**Assignment**
Copy the lines below word for word, omitting the pictures.

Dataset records
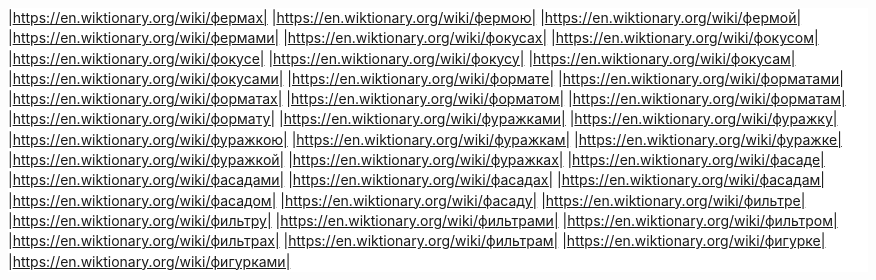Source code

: |https://en.wiktionary.org/wiki/фермах|
|https://en.wiktionary.org/wiki/фермою|
|https://en.wiktionary.org/wiki/фермой|
|https://en.wiktionary.org/wiki/фермами|
|https://en.wiktionary.org/wiki/фокусах|
|https://en.wiktionary.org/wiki/фокусом|
|https://en.wiktionary.org/wiki/фокусе|
|https://en.wiktionary.org/wiki/фокусу|
|https://en.wiktionary.org/wiki/фокусам|
|https://en.wiktionary.org/wiki/фокусами|
|https://en.wiktionary.org/wiki/формате|
|https://en.wiktionary.org/wiki/форматами|
|https://en.wiktionary.org/wiki/форматах|
|https://en.wiktionary.org/wiki/форматом|
|https://en.wiktionary.org/wiki/форматам|
|https://en.wiktionary.org/wiki/формату|
|https://en.wiktionary.org/wiki/фуражками|
|https://en.wiktionary.org/wiki/фуражку|
|https://en.wiktionary.org/wiki/фуражкою|
|https://en.wiktionary.org/wiki/фуражкам|
|https://en.wiktionary.org/wiki/фуражке|
|https://en.wiktionary.org/wiki/фуражкой|
|https://en.wiktionary.org/wiki/фуражках|
|https://en.wiktionary.org/wiki/фасаде|
|https://en.wiktionary.org/wiki/фасадами|
|https://en.wiktionary.org/wiki/фасадах|
|https://en.wiktionary.org/wiki/фасадам|
|https://en.wiktionary.org/wiki/фасадом|
|https://en.wiktionary.org/wiki/фасаду|
|https://en.wiktionary.org/wiki/фильтре|
|https://en.wiktionary.org/wiki/фильтру|
|https://en.wiktionary.org/wiki/фильтрами|
|https://en.wiktionary.org/wiki/фильтром|
|https://en.wiktionary.org/wiki/фильтрах|
|https://en.wiktionary.org/wiki/фильтрам|
|https://en.wiktionary.org/wiki/фигурке|
|https://en.wiktionary.org/wiki/фигурками|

**Response**
Source code

: |https://en.wiktionary.org/wiki/фермах|
|https://en.wiktionary.org/wiki/фермою|
|https://en.wiktionary.org/wiki/фермой|
|https://en.wiktionary.org/wiki/фермами|
|https://en.wiktionary.org/wiki/фокусах|
|https://en.wiktionary.org/wiki/фокусом|
|https://en.wiktionary.org/wiki/фокусе|
|https://en.wiktionary.org/wiki/фокусу|
|https://en.wiktionary.org/wiki/фокусам|
|https://en.wiktionary.org/wiki/фокусами|
|https://en.wiktionary.org/wiki/формате|
|https://en.wiktionary.org/wiki/форматами|
|https://en.wiktionary.org/wiki/форматах|
|https://en.wiktionary.org/wiki/форматом|
|https://en.wiktionary.org/wiki/форматам|
|https://en.wiktionary.org/wiki/формату|
|https://en.wiktionary.org/wiki/фуражками|
|https://en.wiktionary.org/wiki/фуражку|
|https://en.wiktionary.org/wiki/фуражкою|
|https://en.wiktionary.org/wiki/фуражкам|
|https://en.wiktionary.org/wiki/фуражке|
|https://en.wiktionary.org/wiki/фуражкой|
|https://en.wiktionary.org/wiki/фуражках|
|https://en.wiktionary.org/wiki/фасаде|
|https://en.wiktionary.org/wiki/фасадами|
|https://en.wiktionary.org/wiki/фасадах|
|https://en.wiktionary.org/wiki/фасадам|
|https://en.wiktionary.org/wiki/фасадом|
|https://en.wiktionary.org/wiki/фасаду|
|https://en.wiktionary.org/wiki/фильтре|
|https://en.wiktionary.org/wiki/фильтру|
|https://en.wiktionary.org/wiki/фильтрами|
|https://en.wiktionary.org/wiki/фильтром|
|https://en.wiktionary.org/wiki/фильтрах|
|https://en.wiktionary.org/wiki/фильтрам|
|https://en.wiktionary.org/wiki/фигурке|
|https://en.wiktionary.org/wiki/фигурками|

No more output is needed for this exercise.